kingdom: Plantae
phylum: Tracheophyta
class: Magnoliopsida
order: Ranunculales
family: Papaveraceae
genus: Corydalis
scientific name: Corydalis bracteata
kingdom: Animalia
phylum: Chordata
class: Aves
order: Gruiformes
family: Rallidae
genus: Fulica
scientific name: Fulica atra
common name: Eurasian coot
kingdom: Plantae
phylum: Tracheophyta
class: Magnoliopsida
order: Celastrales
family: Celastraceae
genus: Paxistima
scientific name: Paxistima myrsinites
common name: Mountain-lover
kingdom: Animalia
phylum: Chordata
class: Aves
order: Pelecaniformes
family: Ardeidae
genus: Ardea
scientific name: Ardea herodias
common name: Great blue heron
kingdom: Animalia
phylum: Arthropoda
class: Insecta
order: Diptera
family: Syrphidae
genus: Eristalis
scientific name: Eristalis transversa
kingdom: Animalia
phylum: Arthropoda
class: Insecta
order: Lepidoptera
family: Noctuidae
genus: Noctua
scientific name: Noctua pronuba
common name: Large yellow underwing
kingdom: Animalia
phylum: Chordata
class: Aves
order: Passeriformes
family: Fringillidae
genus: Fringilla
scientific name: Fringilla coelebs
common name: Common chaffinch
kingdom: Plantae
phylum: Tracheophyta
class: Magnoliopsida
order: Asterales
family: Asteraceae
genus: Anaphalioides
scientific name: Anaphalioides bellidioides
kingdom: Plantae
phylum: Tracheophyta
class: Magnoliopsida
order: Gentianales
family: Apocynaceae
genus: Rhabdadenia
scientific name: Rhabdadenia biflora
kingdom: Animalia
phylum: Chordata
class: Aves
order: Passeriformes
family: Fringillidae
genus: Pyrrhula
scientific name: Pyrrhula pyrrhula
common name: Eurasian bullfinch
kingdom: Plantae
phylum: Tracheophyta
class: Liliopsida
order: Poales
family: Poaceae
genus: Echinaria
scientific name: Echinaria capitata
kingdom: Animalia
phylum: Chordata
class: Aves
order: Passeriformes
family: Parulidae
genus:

******************************

## What is needed:
Please put the rows, from the start of the rows through the line with "genus: Echinaria", into a two-column CSV headed field and value, with one line per row. Put each row's text under field and its answer under value, quote every field, and turn any line breaks into spaces.

## Answer to this exercise:
field,value
"kingdom:","Plantae"
"phylum:","Tracheophyta"
"class:","Magnoliopsida"
"order:","Ranunculales"
"family:","Papaveraceae"
"genus:","Corydalis"
"scientific name:","Corydalis bracteata"
"kingdom:","Animalia"
"phylum:","Chordata"
"class:","Aves"
"order:","Gruiformes"
"family:","Rallidae"
"genus:","Fulica"
"scientific name:","Fulica atra"
"common name:","Eurasian coot"
"kingdom:","Plantae"
"phylum:","Tracheophyta"
"class:","Magnoliopsida"
"order:","Celastrales"
"family:","Celastraceae"
"genus:","Paxistima"
"scientific name:","Paxistima myrsinites"
"common name:","Mountain-lover"
"kingdom:","Animalia"
"phylum:","Chordata"
"class:","Aves"
"order:","Pelecaniformes"
"family:","Ardeidae"
"genus:","Ardea"
"scientific name:","Ardea herodias"
"common name:","Great blue heron"
"kingdom:","Animalia"
"phylum:","Arthropoda"
"class:","Insecta"
"order:","Diptera"
"family:","Syrphidae"
"genus:","Eristalis"
"scientific name:","Eristalis transversa"
"kingdom:","Animalia"
"phylum:","Arthropoda"
"class:","Insecta"
"order:","Lepidoptera"
"family:","Noctuidae"
"genus:","Noctua"
"scientific name:","Noctua pronuba"
"common name:","Large yellow underwing"
"kingdom:","Animalia"
"phylum:","Chordata"
"class:","Aves"
"order:","Passeriformes"
"family:","Fringillidae"
"genus:","Fringilla"
"scientific name:","Fringilla coelebs"
"common name:","Common chaffinch"
"kingdom:","Plantae"
"phylum:","Tracheophyta"
"class:","Magnoliopsida"
"order:","Asterales"
"family:","Asteraceae"
"genus:","Anaphalioides"
"scientific name:","Anaphalioides bellidioides"
"kingdom:","Plantae"
"phylum:","Tracheophyta"
"class:","Magnoliopsida"
"order:","Gentianales"
"family:","Apocynaceae"
"genus:","Rhabdadenia"
"scientific name:","Rhabdadenia biflora"
"kingdom:","Animalia"
"phylum:","Chordata"
"class:","Aves"
"order:","Passeriformes"
"family:","Fringillidae"
"genus:","Pyrrhula"
"scientific name:","Pyrrhula pyrrhula"
"common name:","Eurasian bullfinch"
"kingdom:","Plantae"
"phylum:","Tracheophyta"
"class:","Liliopsida"
"order:","Poales"
"family:","Poaceae"
"genus:","Echinaria"